Germany mulls new rules to boost organ donations

BERLIN — Germany's health minister on Monday launched a drive to tackle a shortage of donor organs with a reform that would make most people potential organ donors unless they object.

At present, doctors in Germany can transplant organs only from people who actively declare their willingness, for example by carrying a donor card or making a living will. Around 2,000 people in the country of 80 million die each year while waiting for transplants.

Under the new system proposed Monday by Health Minister Jens Spahn and a cross-party group of supporters, people would automatically be considered as donors unless they opt out by putting themselves on a register saying they object — which they could do at any time.

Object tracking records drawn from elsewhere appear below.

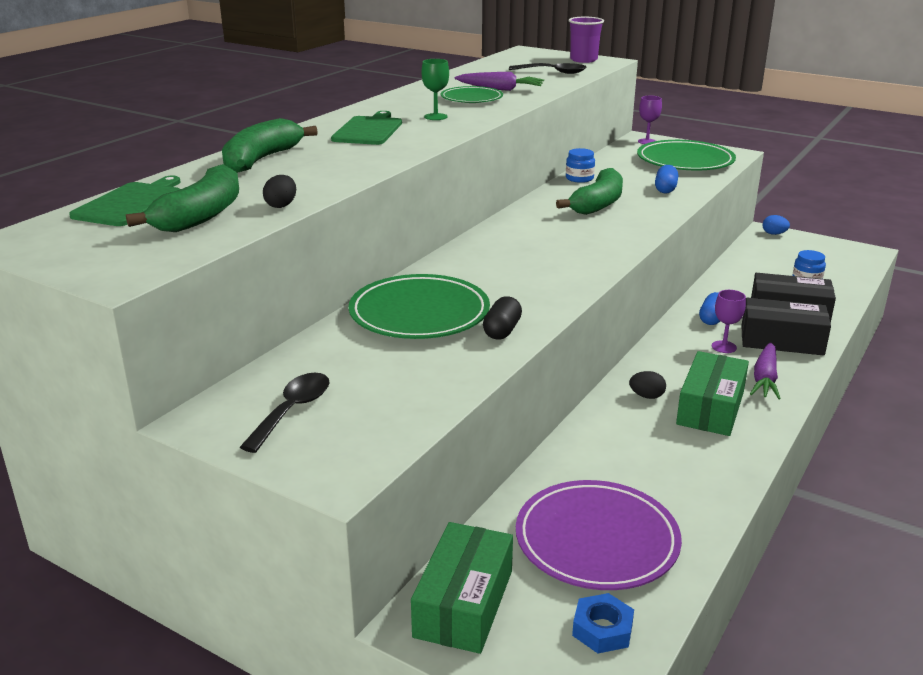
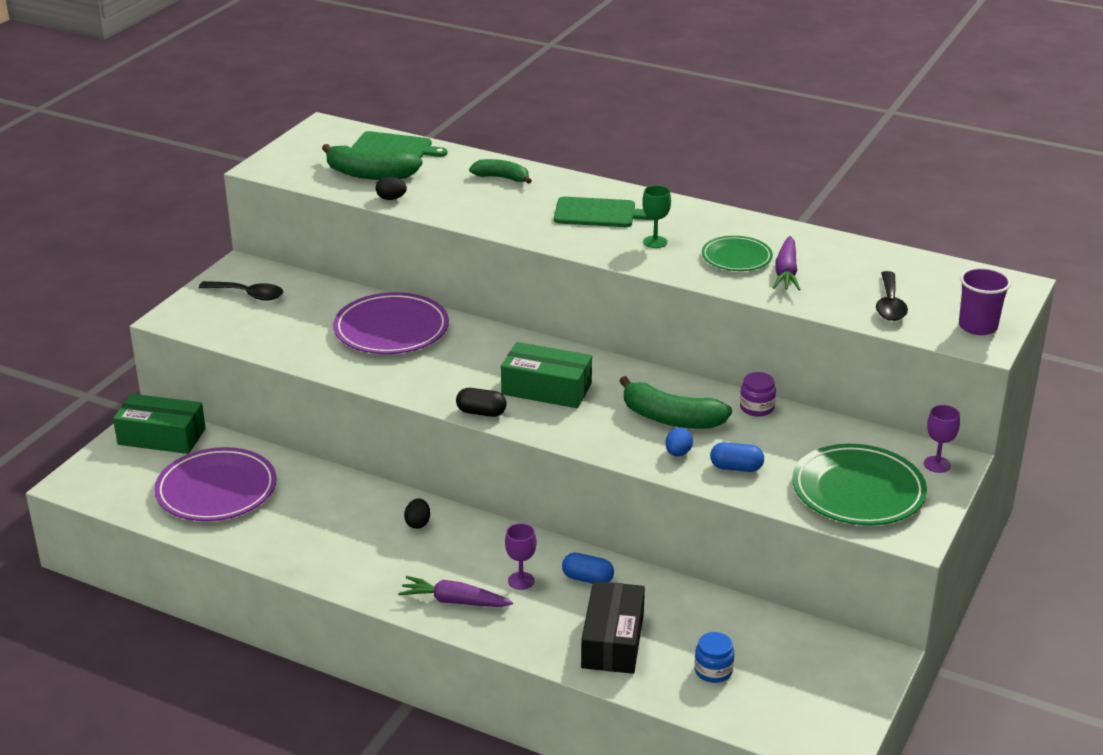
camera: 85 degrees right, 5 degrees up
green banana [222,118,317,173] -> green banana [469,159,532,184], size x0.62
green plate [349,274,490,339] -> purple plate [333,292,449,354]
black capsule [483,296,522,339] -> black capsule moved to [456,388,507,417]
blue jar [566,148,595,183] -> purple jar [740,372,776,417]
blue nut [572,593,634,653] -> none
green box [676,351,749,436] -> green box moved to [501,342,592,408]
black box [741,298,831,356] -> none
blue egg [763,215,790,235] -> blue egg moved to [665,428,693,457]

Relatives could also tell officials that the deceased made clear they didn't want to donate. Everyone aged 16 and over would be informed repeatedly of the new system, while there would be no donations by people who aren't in a position to grasp the significance of the decision, for example because of mental disability.

Spahn said 20 out of 28 European Union countries have similar systems and "everything we have tried so far hasn't led to a rise in donor figures."

"We still have about 10 times more people on the waiting list for an organ than the number that are transplanted," said Karl Lauterbach, a health policy expert with the center-left Social Democrats. Last year, there were some 9,400 people on the waiting list and well under 1,000 transplants, while about 2,000 people on the waiting list die each year, he said.

Germany's parliament is expected eventually to hold a free vote on new rules.

Another cross-party group of lawmakers is calling for people to be regularly asked about their intentions and an online register of donors. The group says it wants to ensure that organ donation remains "a conscious and voluntary decision that cannot be forced by the state."